Un autre cas observable de la loi de Zipf concerne les pages Web. Le cyberespace est très étendu, avec près de 15 milliards de pages Web créées. Compte tenu du fait qu'il y a environ 6 800 millions de personnes dans le monde, il y aurait en théorie pour chacune d'elles deux pages Web à visiter chaque jour, ce qui n'est pas le cas.

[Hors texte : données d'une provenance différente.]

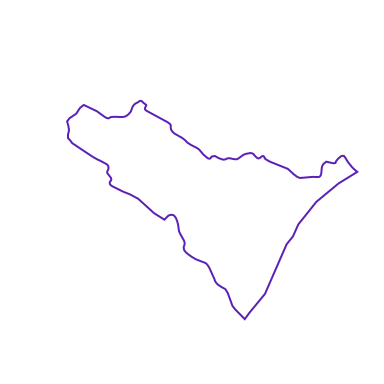 outline of La Libertad, rotated 294°
{"feature_id": "SLV-1346", "entity_name": "La Libertad", "entity_type": "Department", "adm_level": 1, "iso_a3": "SLV", "parent_name": "El Salvador", "parent_adm1": "", "projection": "robinson", "projection_center": [-89.306, 13.743], "detail": "fine", "context": "isolated", "style": "outline", "palette": "violet", "viewbox_px": 384, "rotation_deg": 294, "n_neighbors": 0, "source": "natural_earth", "source_scale": "10m", "svg_char_len": 2600}
<svg xmlns="http://www.w3.org/2000/svg" viewBox="0 0 384 384"><g transform="rotate(294 192 192)"><path d="M277.6,334.8L259.4,322.4L233.6,309.6L205.6,302.3L192.6,302.3L182.7,299.7L128.6,300.1L105.5,293.7L97.3,291.9L98.4,289.2L102.4,279.0L104.4,275.3L114.1,265.9L115.7,263.7L116.8,262.0L117.3,256.8L118.0,253.1L118.9,251.0L119.8,249.6L120.5,248.8L121.3,248.2L129.6,238.9L131.5,236.1L132.5,234.0L132.6,232.6L132.1,223.0L132.7,218.0L133.8,212.8L134.7,210.4L135.5,208.8L136.3,208.0L137.8,207.0L138.7,206.8L141.3,206.5L142.8,205.8L144.4,204.4L148.9,198.3L150.9,196.1L156.6,192.5L159.0,190.6L161.7,187.9L162.7,186.2L163.3,184.6L163.1,183.4L162.7,182.3L162.2,181.4L161.5,180.7L160.7,180.1L159.8,179.6L155.5,178.1L157.2,166.0L163.9,145.7L164.6,136.5L164.3,128.7L164.8,117.0L165.3,114.6L165.9,113.8L166.7,113.2L167.6,112.9L168.6,113.0L169.6,113.3L170.6,113.2L171.9,112.3L174.9,106.8L175.7,106.4L176.8,106.2L178.0,106.3L179.4,106.2L181.4,105.2L182.2,104.1L182.7,102.7L183.3,94.4L183.2,93.0L183.8,86.7L187.9,62.7L189.6,59.7L190.8,56.8L194.0,55.4L198.5,54.5L201.9,52.3L205.7,49.2L209.6,50.1L216.4,54.4L222.7,55.4L223.9,55.8L227.5,57.7L227.1,72.3L225.1,81.7L224.9,84.0L225.2,85.6L227.5,87.5L228.4,89.1L229.5,91.3L231.4,96.2L232.6,98.6L233.6,100.1L235.2,101.3L237.0,102.3L240.1,103.3L241.2,103.4L244.7,103.1L245.9,103.1L247.1,103.3L248.2,103.6L249.2,104.0L250.4,104.8L251.8,106.0L253.8,107.2L254.4,108.1L254.6,108.9L253.6,111.7L253.1,114.1L252.9,114.7L252.6,115.0L249.8,114.9L248.8,115.2L248.1,115.9L247.7,117.4L245.8,141.6L245.2,144.1L244.8,145.0L244.0,145.6L242.1,146.4L241.2,147.0L240.4,147.7L239.3,149.3L238.5,151.4L238.1,153.5L237.4,161.0L236.6,164.4L235.3,167.6L234.6,171.6L234.2,178.5L233.9,180.4L233.6,181.5L230.9,187.0L229.3,192.4L229.4,194.2L230.1,195.1L231.1,195.4L232.3,195.5L234.2,198.2L233.8,202.6L234.1,206.7L234.5,207.8L235.0,208.7L235.7,209.5L237.1,210.7L237.8,211.8L238.3,213.2L239.0,216.6L239.6,218.5L240.3,219.8L241.1,220.5L246.6,223.7L247.3,224.2L248.9,225.9L251.4,229.6L251.8,231.3L251.7,232.6L250.4,235.2L249.6,237.6L249.6,238.9L250.4,239.9L253.3,241.5L253.8,242.5L253.6,243.5L253.0,244.3L252.2,245.0L251.7,247.5L251.4,251.5L252.1,269.5L251.9,270.9L249.6,277.7L248.7,281.5L248.6,283.5L248.8,285.1L254.9,296.1L257.0,301.3L257.6,302.1L258.4,302.6L259.6,302.8L260.8,302.7L262.9,302.1L266.9,300.7L269.1,300.4L270.6,300.6L271.5,300.9L274.3,302.3L275.7,309.4L276.8,311.2L277.7,311.1L279.3,311.2L281.4,311.8L285.2,313.5L286.4,314.9L286.7,316.2L285.7,318.1L283.9,320.6L283.4,321.5L282.8,322.3L279.8,328.1L278.8,330.7L277.6,334.8L277.6,334.8Z" fill="none" stroke="#5b21b6" stroke-width="2"/></g></svg>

Les dix pages les plus visitées actuellement sont: Google (60,49 millions de visites mensuelles), Youtube (24,31 millions), Facebook (19,98 millions), Baidu (9,77 millions), Wikipedia (4,69 millions), Twitter (3,92 millions), Yahoo (3,74 millions), Pornhub (3,36 millions), Instagram (3,21 millions) et Xvideos (3, 19 des millions). En regardant ces chiffres, vous pouvez voir que Google est deux fois plus visité que YouTube, trois fois plus que Facebook, plus de quatre fois plus que Baidu...
Références bibliographiques:
- Font-Clos, F., Boleda, G. et Corral, (2013) Une loi d'échelle au-delà de la loi de Zipf et sa relation avec la loi de Heaps. Nouveau Journal de Physique, 15. doi.org/10.1088/1367-2630/15/9/093033.
- Montemurro, M. À. (2001). Au-delà de la loi Zipf – Mandelbrot en linguistique quantitative. Physica A: Mécanique statistique et ses applications 300: 567-578.